Où se trouvent les opportunités
Bordoy mentionne deux grandes réalités qui tirent le marché en Argentine : d'une part, l'énergie, le pétrole & gaz, l'exploitation minière et l'agro-industrie, propulsés par des projets d'envergure ; d'autre part, le e-commerce, la chaîne logistique et les fintechs, consolidés par la numérisation.
« Le marché aujourd'hui récompense la spécialisation. Qui sait se tenir à l'intersection de ces secteurs clés, apportant une valeur technique ou financière, a sans aucun doute le vent en poupe », affirme la spécialiste.

Valeria Calónico, en se basant sur les données de l'Enquête sur les attentes d'emploi de Manpower pour le troisième trimestre de 2026, souligne : « Les secteurs avec les plus grandes intentions de recrutement sont les services publics et les ressources naturelles, avec une attente nette d'emploi de 30 % ; l'automobile, 25 % ; et la technologie et les services informatiques, 22 % ». Cependant, elle précise que tous n'offrent pas le même niveau d'accessibilité pour les profils juniors. Le secteur technologique est, selon son analyse, « le plus perméable pour les premiers emplois », avec des opportunités dans les rôles de support technique, de testing, d'analyses de données juniors et d'assistance dans les projets numériques. L'énergie et l'automobile, en revanche, tendent à exiger une formation technique plus spécifique.
Chez Deel, ils soulignent : « La technologie et l'intelligence artificielle sont à la tête de la création d'opportunités pour les jeunes talents, mais les rôles opérationnels et de support - marketing, service client, ventes - concentrent sept des dix positions demandées au niveau international.

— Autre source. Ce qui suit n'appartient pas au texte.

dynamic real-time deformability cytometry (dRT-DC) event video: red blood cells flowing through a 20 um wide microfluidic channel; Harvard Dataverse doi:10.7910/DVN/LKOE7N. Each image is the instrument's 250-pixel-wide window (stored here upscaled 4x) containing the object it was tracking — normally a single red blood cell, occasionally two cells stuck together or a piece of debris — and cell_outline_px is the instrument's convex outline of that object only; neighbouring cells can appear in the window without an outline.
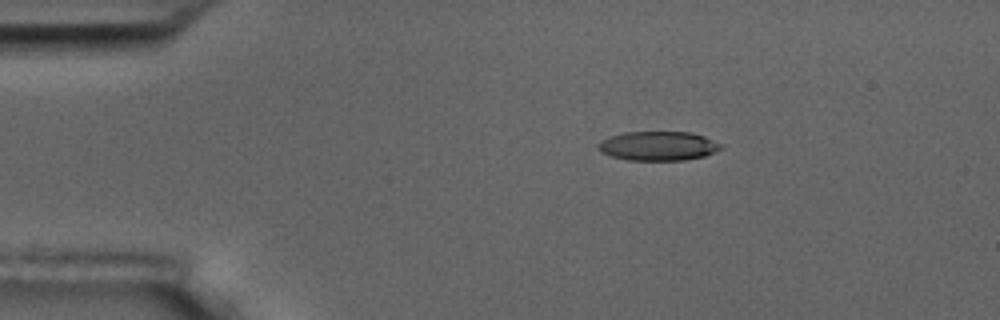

Roberto Cruz, associé de PwC Argentine responsable de la pratique de l'IA et de l'Innovation Digitale, ajoute : « Le véritable différentiel ne passe plus par l'ajout de l'IA, mais par son intégration stratégique. Les organisations qui réussissent à combiner technologie, données et talent humain avec le redesign de leurs processus génèrent des améliorations significatives en productivité, innovation et croissance, élargissant la distance par rapport à leurs concurrents ».